→ **Description of the task**:
Transcribe all of the data below line by line, keeping every word, number, and symbol unchanged.

→ **Source records**:

.....

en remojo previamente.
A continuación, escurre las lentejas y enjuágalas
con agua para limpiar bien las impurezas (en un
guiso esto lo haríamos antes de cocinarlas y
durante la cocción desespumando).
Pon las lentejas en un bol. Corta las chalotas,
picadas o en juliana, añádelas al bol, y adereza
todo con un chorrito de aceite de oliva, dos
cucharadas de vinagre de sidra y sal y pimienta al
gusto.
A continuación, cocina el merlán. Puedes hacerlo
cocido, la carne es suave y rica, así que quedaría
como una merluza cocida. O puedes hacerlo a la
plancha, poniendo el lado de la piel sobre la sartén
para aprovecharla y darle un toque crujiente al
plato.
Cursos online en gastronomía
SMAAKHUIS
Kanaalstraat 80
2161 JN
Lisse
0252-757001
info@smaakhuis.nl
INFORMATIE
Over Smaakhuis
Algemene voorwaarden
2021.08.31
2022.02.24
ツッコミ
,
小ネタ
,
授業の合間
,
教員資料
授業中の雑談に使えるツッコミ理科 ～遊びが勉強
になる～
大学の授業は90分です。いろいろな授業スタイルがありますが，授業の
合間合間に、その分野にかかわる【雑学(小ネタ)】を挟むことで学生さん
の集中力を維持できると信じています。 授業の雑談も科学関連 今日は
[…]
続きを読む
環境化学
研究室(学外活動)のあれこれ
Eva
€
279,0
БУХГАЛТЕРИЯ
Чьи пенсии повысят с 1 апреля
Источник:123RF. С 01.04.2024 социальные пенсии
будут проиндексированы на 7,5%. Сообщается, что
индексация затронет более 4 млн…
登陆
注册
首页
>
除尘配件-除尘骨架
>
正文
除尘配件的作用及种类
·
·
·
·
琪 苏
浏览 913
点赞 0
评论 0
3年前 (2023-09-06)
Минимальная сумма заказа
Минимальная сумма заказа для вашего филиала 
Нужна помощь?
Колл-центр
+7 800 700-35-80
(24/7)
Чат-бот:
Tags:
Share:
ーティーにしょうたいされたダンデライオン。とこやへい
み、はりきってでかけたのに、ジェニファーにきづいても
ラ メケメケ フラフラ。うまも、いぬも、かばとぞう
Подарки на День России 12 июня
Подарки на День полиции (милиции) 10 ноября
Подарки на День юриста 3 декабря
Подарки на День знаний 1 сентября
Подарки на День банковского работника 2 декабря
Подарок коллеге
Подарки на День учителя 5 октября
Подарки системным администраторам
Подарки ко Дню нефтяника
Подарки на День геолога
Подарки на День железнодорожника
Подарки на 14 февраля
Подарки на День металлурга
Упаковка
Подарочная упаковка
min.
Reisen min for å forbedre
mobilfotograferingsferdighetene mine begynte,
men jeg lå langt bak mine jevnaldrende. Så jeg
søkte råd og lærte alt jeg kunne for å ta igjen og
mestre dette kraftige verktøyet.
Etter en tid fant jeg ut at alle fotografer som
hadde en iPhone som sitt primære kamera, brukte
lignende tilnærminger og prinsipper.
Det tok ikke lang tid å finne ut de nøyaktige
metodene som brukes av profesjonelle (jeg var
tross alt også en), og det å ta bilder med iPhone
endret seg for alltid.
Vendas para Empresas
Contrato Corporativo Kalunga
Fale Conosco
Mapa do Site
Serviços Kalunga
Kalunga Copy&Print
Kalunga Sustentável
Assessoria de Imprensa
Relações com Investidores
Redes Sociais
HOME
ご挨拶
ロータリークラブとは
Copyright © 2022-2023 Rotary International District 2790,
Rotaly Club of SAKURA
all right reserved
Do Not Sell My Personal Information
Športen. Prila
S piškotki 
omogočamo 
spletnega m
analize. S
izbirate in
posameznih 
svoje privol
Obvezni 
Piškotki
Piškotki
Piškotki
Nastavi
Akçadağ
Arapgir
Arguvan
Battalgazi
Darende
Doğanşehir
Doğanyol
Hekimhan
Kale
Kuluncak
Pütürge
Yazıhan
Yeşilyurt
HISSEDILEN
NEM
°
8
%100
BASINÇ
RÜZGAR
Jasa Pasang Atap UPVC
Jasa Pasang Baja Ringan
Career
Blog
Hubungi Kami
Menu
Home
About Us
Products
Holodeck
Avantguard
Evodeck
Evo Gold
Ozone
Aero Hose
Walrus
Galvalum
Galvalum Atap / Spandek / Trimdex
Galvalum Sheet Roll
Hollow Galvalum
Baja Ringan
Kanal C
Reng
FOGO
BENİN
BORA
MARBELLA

.....

→ **Written solution**:
en remojo previamente.
A continuación, escurre las lentejas y enjuágalas
con agua para limpiar bien las impurezas (en un
guiso esto lo haríamos antes de cocinarlas y
durante la cocción desespumando).
Pon las lentejas en un bol. Corta las chalotas,
picadas o en juliana, añádelas al bol, y adereza
todo con un chorrito de aceite de oliva, dos
cucharadas de vinagre de sidra y sal y pimienta al
gusto.
A continuación, cocina el merlán. Puedes hacerlo
cocido, la carne es suave y rica, así que quedaría
como una merluza cocida. O puedes hacerlo a la
plancha, poniendo el lado de la piel sobre la sartén
para aprovecharla y darle un toque crujiente al
plato.
Cursos online en gastronomía
SMAAKHUIS
Kanaalstraat 80
2161 JN
Lisse
0252-757001
info@smaakhuis.nl
INFORMATIE
Over Smaakhuis
Algemene voorwaarden
2021.08.31
2022.02.24
ツッコミ
,
小ネタ
,
授業の合間
,
教員資料
授業中の雑談に使えるツッコミ理科 ～遊びが勉強
になる～
大学の授業は90分です。いろいろな授業スタイルがありますが，授業の
合間合間に、その分野にかかわる【雑学(小ネタ)】を挟むことで学生さん
の集中力を維持できると信じています。 授業の雑談も科学関連 今日は
[…]
続きを読む
環境化学
研究室(学外活動)のあれこれ
Eva
€
279,0
БУХГАЛТЕРИЯ
Чьи пенсии повысят с 1 апреля
Источник:123RF. С 01.04.2024 социальные пенсии
будут проиндексированы на 7,5%. Сообщается, что
индексация затронет более 4 млн…
登陆
注册
首页
>
除尘配件-除尘骨架
>
正文
除尘配件的作用及种类
·
·
·
·
琪 苏
浏览 913
点赞 0
评论 0
3年前 (2023-09-06)
Минимальная сумма заказа
Минимальная сумма заказа для вашего филиала 
Нужна помощь?
Колл-центр
+7 800 700-35-80
(24/7)
Чат-бот:
Tags:
Share:
ーティーにしょうたいされたダンデライオン。とこやへい
み、はりきってでかけたのに、ジェニファーにきづいても
ラ メケメケ フラフラ。うまも、いぬも、かばとぞう
Подарки на День России 12 июня
Подарки на День полиции (милиции) 10 ноября
Подарки на День юриста 3 декабря
Подарки на День знаний 1 сентября
Подарки на День банковского работника 2 декабря
Подарок коллеге
Подарки на День учителя 5 октября
Подарки системным администраторам
Подарки ко Дню нефтяника
Подарки на День геолога
Подарки на День железнодорожника
Подарки на 14 февраля
Подарки на День металлурга
Упаковка
Подарочная упаковка
min.
Reisen min for å forbedre
mobilfotograferingsferdighetene mine begynte,
men jeg lå langt bak mine jevnaldrende. Så jeg
søkte råd og lærte alt jeg kunne for å ta igjen og
mestre dette kraftige verktøyet.
Etter en tid fant jeg ut at alle fotografer som
hadde en iPhone som sitt primære kamera, brukte
lignende tilnærminger og prinsipper.
Det tok ikke lang tid å finne ut de nøyaktige
metodene som brukes av profesjonelle (jeg var
tross alt også en), og det å ta bilder med iPhone
endret seg for alltid.
Vendas para Empresas
Contrato Corporativo Kalunga
Fale Conosco
Mapa do Site
Serviços Kalunga
Kalunga Copy&Print
Kalunga Sustentável
Assessoria de Imprensa
Relações com Investidores
Redes Sociais
HOME
ご挨拶
ロータリークラブとは
Copyright © 2022-2023 Rotary International District 2790,
Rotaly Club of SAKURA
all right reserved
Do Not Sell My Personal Information
Športen. Prila
S piškotki 
omogočamo 
spletnega m
analize. S
izbirate in
posameznih 
svoje privol
Obvezni 
Piškotki
Piškotki
Piškotki
Nastavi
Akçadağ
Arapgir
Arguvan
Battalgazi
Darende
Doğanşehir
Doğanyol
Hekimhan
Kale
Kuluncak
Pütürge
Yazıhan
Yeşilyurt
HISSEDILEN
NEM
°
8
%100
BASINÇ
RÜZGAR
Jasa Pasang Atap UPVC
Jasa Pasang Baja Ringan
Career
Blog
Hubungi Kami
Menu
Home
About Us
Products
Holodeck
Avantguard
Evodeck
Evo Gold
Ozone
Aero Hose
Walrus
Galvalum
Galvalum Atap / Spandek / Trimdex
Galvalum Sheet Roll
Hollow Galvalum
Baja Ringan
Kanal C
Reng
FOGO
BENİN
BORA
MARBELLA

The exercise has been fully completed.